Yue issued a formal freedom of information request to the university on 9 April 2018, requesting information pertaining to Gao Yan's death and the allegations against Shen Yang. According to Yue, in an open letter to all students and staff of Peking University, the campus staff took immediate actions to attempt to coerce Yue to retract her freedom of information request. She alleges that on 20 April 2018 a school advisor came unannounced to her dorm room with Yue's mother, who had been presented a distorted form of the events in order to persuade her daughter to rescind her request. According to Yue, Peking University failed to provide any relevant materials regarding the allegations against Shen Yang after claiming that the materials were either missing or out of their domain.

== Jasic labour dispute ==
On 8 August 2018, Yue joined the student labour activist organization Jasic Workers Solidarity Group in the protests in Huizhou, Guangdong at the Jasic Technology plant in Shenzhen. Workers at the plant were in a labour dispute with the plant's management, and subsequently the workers, citing poor labour conditions and low pay, attempted to form a labour union in violation of Chinese prohibition of non-state unions. The province of Guangdong is noteworthy for being the principal example of the Guangdong model, the economic policy initiated by Chinese politician Wang Yang. This policy focused on economic liberalization, while ignoring issues with industry practices and social welfare. The dispute led to numerous student activists, Yue among them, travelling to Huizhou to participate in protests against Jasic and the Chinese government's policies on labour rights.

== Disappearance ==
Yue was among fifty members and supporters of the Jasic Workers Solidarity group who were arrested by Chinese police on 23 August 2018. Yue has not been seen in public since her arrest by Guangdong police.

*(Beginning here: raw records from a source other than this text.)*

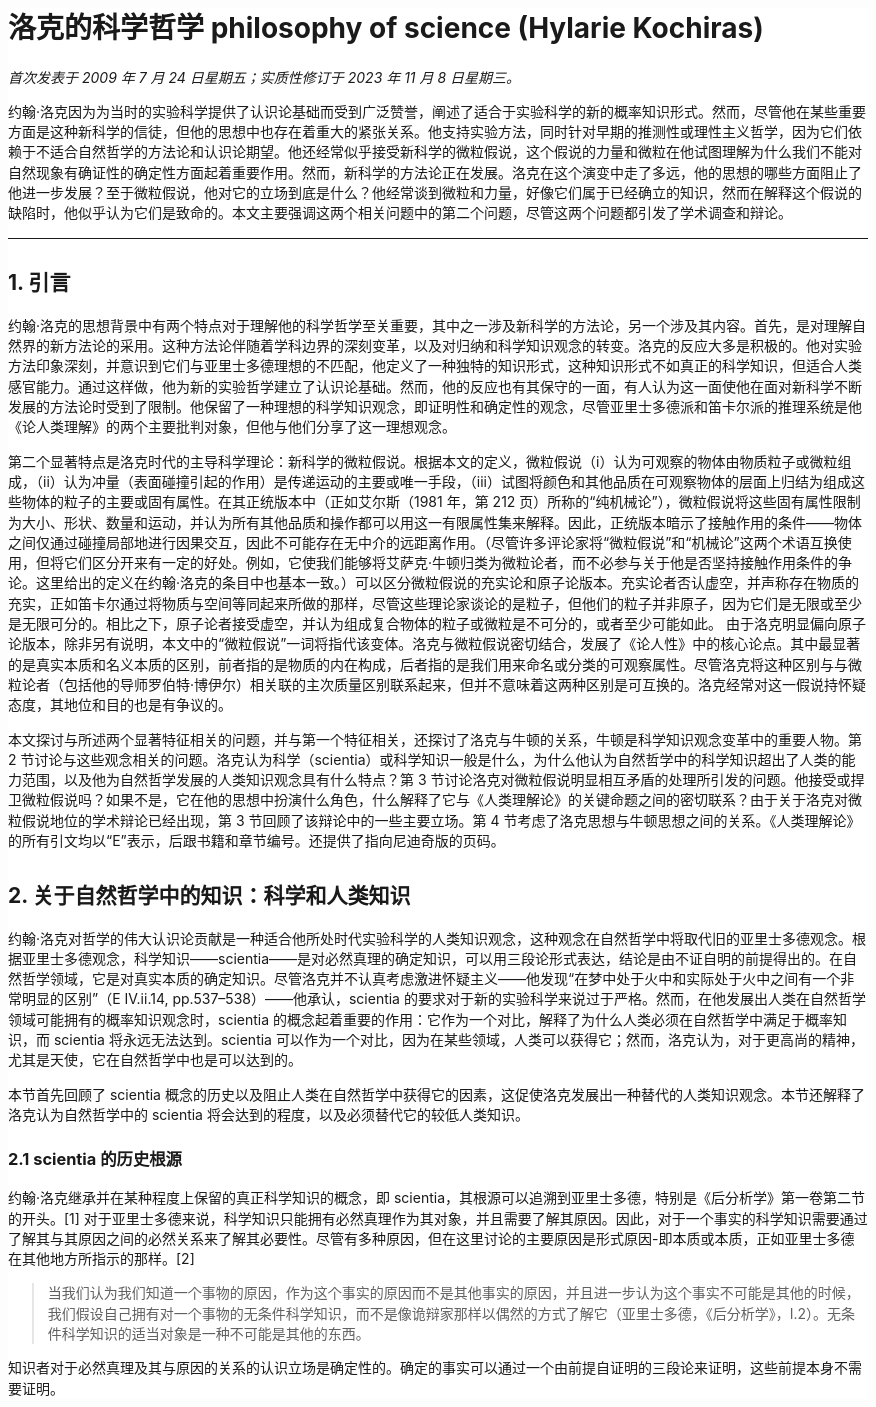 # 洛克的科学哲学 philosophy of science (Hylarie Kochiras)

*首次发表于 2009 年 7 月 24 日星期五；实质性修订于 2023 年 11 月 8 日星期三。*

约翰·洛克因为为当时的实验科学提供了认识论基础而受到广泛赞誉，阐述了适合于实验科学的新的概率知识形式。然而，尽管他在某些重要方面是这种新科学的信徒，但他的思想中也存在着重大的紧张关系。他支持实验方法，同时针对早期的推测性或理性主义哲学，因为它们依赖于不适合自然哲学的方法论和认识论期望。他还经常似乎接受新科学的微粒假说，这个假说的力量和微粒在他试图理解为什么我们不能对自然现象有确证性的确定性方面起着重要作用。然而，新科学的方法论正在发展。洛克在这个演变中走了多远，他的思想的哪些方面阻止了他进一步发展？至于微粒假说，他对它的立场到底是什么？他经常谈到微粒和力量，好像它们属于已经确立的知识，然而在解释这个假说的缺陷时，他似乎认为它们是致命的。本文主要强调这两个相关问题中的第二个问题，尽管这两个问题都引发了学术调查和辩论。

---

## 1. 引言

约翰·洛克的思想背景中有两个特点对于理解他的科学哲学至关重要，其中之一涉及新科学的方法论，另一个涉及其内容。首先，是对理解自然界的新方法论的采用。这种方法论伴随着学科边界的深刻变革，以及对归纳和科学知识观念的转变。洛克的反应大多是积极的。他对实验方法印象深刻，并意识到它们与亚里士多德理想的不匹配，他定义了一种独特的知识形式，这种知识形式不如真正的科学知识，但适合人类感官能力。通过这样做，他为新的实验哲学建立了认识论基础。然而，他的反应也有其保守的一面，有人认为这一面使他在面对新科学不断发展的方法论时受到了限制。他保留了一种理想的科学知识观念，即证明性和确定性的观念，尽管亚里士多德派和笛卡尔派的推理系统是他《论人类理解》的两个主要批判对象，但他与他们分享了这一理想观念。

第二个显著特点是洛克时代的主导科学理论：新科学的微粒假说。根据本文的定义，微粒假说（i）认为可观察的物体由物质粒子或微粒组成，（ii）认为冲量（表面碰撞引起的作用）是传递运动的主要或唯一手段，（iii）试图将颜色和其他品质在可观察物体的层面上归结为组成这些物体的粒子的主要或固有属性。在其正统版本中（正如艾尔斯（1981 年，第 212 页）所称的“纯机械论”），微粒假说将这些固有属性限制为大小、形状、数量和运动，并认为所有其他品质和操作都可以用这一有限属性集来解释。因此，正统版本暗示了接触作用的条件——物体之间仅通过碰撞局部地进行因果交互，因此不可能存在无中介的远距离作用。（尽管许多评论家将“微粒假说”和“机械论”这两个术语互换使用，但将它们区分开来有一定的好处。例如，它使我们能够将艾萨克·牛顿归类为微粒论者，而不必参与关于他是否坚持接触作用条件的争论。这里给出的定义在约翰·洛克的条目中也基本一致。）可以区分微粒假说的充实论和原子论版本。充实论者否认虚空，并声称存在物质的充实，正如笛卡尔通过将物质与空间等同起来所做的那样，尽管这些理论家谈论的是粒子，但他们的粒子并非原子，因为它们是无限或至少是无限可分的。相比之下，原子论者接受虚空，并认为组成复合物体的粒子或微粒是不可分的，或者至少可能如此。 由于洛克明显偏向原子论版本，除非另有说明，本文中的“微粒假说”一词将指代该变体。洛克与微粒假说密切结合，发展了《论人性》中的核心论点。其中最显著的是真实本质和名义本质的区别，前者指的是物质的内在构成，后者指的是我们用来命名或分类的可观察属性。尽管洛克将这种区别与与微粒论者（包括他的导师罗伯特·博伊尔）相关联的主次质量区别联系起来，但并不意味着这两种区别是可互换的。洛克经常对这一假说持怀疑态度，其地位和目的也是有争议的。

本文探讨与所述两个显著特征相关的问题，并与第一个特征相关，还探讨了洛克与牛顿的关系，牛顿是科学知识观念变革中的重要人物。第 2 节讨论与这些观念相关的问题。洛克认为科学（scientia）或科学知识一般是什么，为什么他认为自然哲学中的科学知识超出了人类的能力范围，以及他为自然哲学发展的人类知识观念具有什么特点？第 3 节讨论洛克对微粒假说明显相互矛盾的处理所引发的问题。他接受或捍卫微粒假说吗？如果不是，它在他的思想中扮演什么角色，什么解释了它与《人类理解论》的关键命题之间的密切联系？由于关于洛克对微粒假说地位的学术辩论已经出现，第 3 节回顾了该辩论中的一些主要立场。第 4 节考虑了洛克思想与牛顿思想之间的关系。《人类理解论》的所有引文均以“E”表示，后跟书籍和章节编号。还提供了指向尼迪奇版的页码。

## 2. 关于自然哲学中的知识：科学和人类知识

约翰·洛克对哲学的伟大认识论贡献是一种适合他所处时代实验科学的人类知识观念，这种观念在自然哲学中将取代旧的亚里士多德观念。根据亚里士多德观念，科学知识——scientia——是对必然真理的确定知识，可以用三段论形式表达，结论是由不证自明的前提得出的。在自然哲学领域，它是对真实本质的确定知识。尽管洛克并不认真考虑激进怀疑主义——他发现“在梦中处于火中和实际处于火中之间有一个非常明显的区别”（E IV.ii.14, pp.537–538）——他承认，scientia 的要求对于新的实验科学来说过于严格。然而，在他发展出人类在自然哲学领域可能拥有的概率知识观念时，scientia 的概念起着重要的作用：它作为一个对比，解释了为什么人类必须在自然哲学中满足于概率知识，而 scientia 将永远无法达到。scientia 可以作为一个对比，因为在某些领域，人类可以获得它；然而，洛克认为，对于更高尚的精神，尤其是天使，它在自然哲学中也是可以达到的。

本节首先回顾了 scientia 概念的历史以及阻止人类在自然哲学中获得它的因素，这促使洛克发展出一种替代的人类知识观念。本节还解释了洛克认为自然哲学中的 scientia 将会达到的程度，以及必须替代它的较低人类知识。

### 2.1 scientia 的历史根源

约翰·洛克继承并在某种程度上保留的真正科学知识的概念，即 scientia，其根源可以追溯到亚里士多德，特别是《后分析学》第一卷第二节的开头。[1] 对于亚里士多德来说，科学知识只能拥有必然真理作为其对象，并且需要了解其原因。因此，对于一个事实的科学知识需要通过了解其与其原因之间的必然关系来了解其必要性。尽管有多种原因，但在这里讨论的主要原因是形式原因-即本质或本质，正如亚里士多德在其他地方所指示的那样。[2]

> 当我们认为我们知道一个事物的原因，作为这个事实的原因而不是其他事实的原因，并且进一步认为这个事实不可能是其他的时候，我们假设自己拥有对一个事物的无条件科学知识，而不是像诡辩家那样以偶然的方式了解它（亚里士多德，《后分析学》，I.2）。无条件科学知识的适当对象是一种不可能是其他的东西。

知识者对于必然真理及其与原因的关系的认识立场是确定性的。确定的事实可以通过一个由前提自证明的三段论来证明，这些前提本身不需要证明。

On 21 January 2019, the Jasic Workers Solidarity Group stated on their website that Yue and four other of its members had been forced by Guangdong police to record confessions admitting to "conducting illegal acts" and "being brainwashed by radical organizations". The National Security Department of the People's Republic of China then interviewed other members of the Jasic Workers Solidarity Group and asked them to watch the confession videos.

=== Reactions to Yue's detainment ===
Slovenian philosopher Slavoj Žižek discussed the disappearance of Yue in an article published by The Independent. Žižek points out the inherent contradiction within Chinese society, wherein the official state ideology of Marxism is considered a dangerous form of political subversion.

At least thirty academics, including linguist and political activist Noam Chomsky and Yale University Political Philosophy professor John Roemer announced their intention to boycott Chinese Marxist academic conferences, in reaction to the suppression of university activists who participated in the Jasic labour dispute. Chomsky wrote in a message to the Financial Times: "To continue to participate in ... officially sponsored Marxism-related events means we would stay complicit in the Chinese government's game. Leftist scholars around the world should join the boycott of such conferences and events."

Scholar Letian Lei wrote that the Yue Xin-led 2010s left-wing student activism and the persecutions it suffered demonstrate, on the one hand, the possibility of an authentic Chinese New Left, and one the other hand, its frangibility under the party-state dictatorship.

=== Follow-up ===
In August 2023, Photon Media wrote that Yue Xin has been released and is working and volunteering in a library-related NGO in her spare time.

== Related event ==
On 26 December 2018, the birthday of PRC founder Mao Zedong, Peking University student and head of the Peking University Marxist Society, Qiu Zhanxuan, was arrested by Chinese police.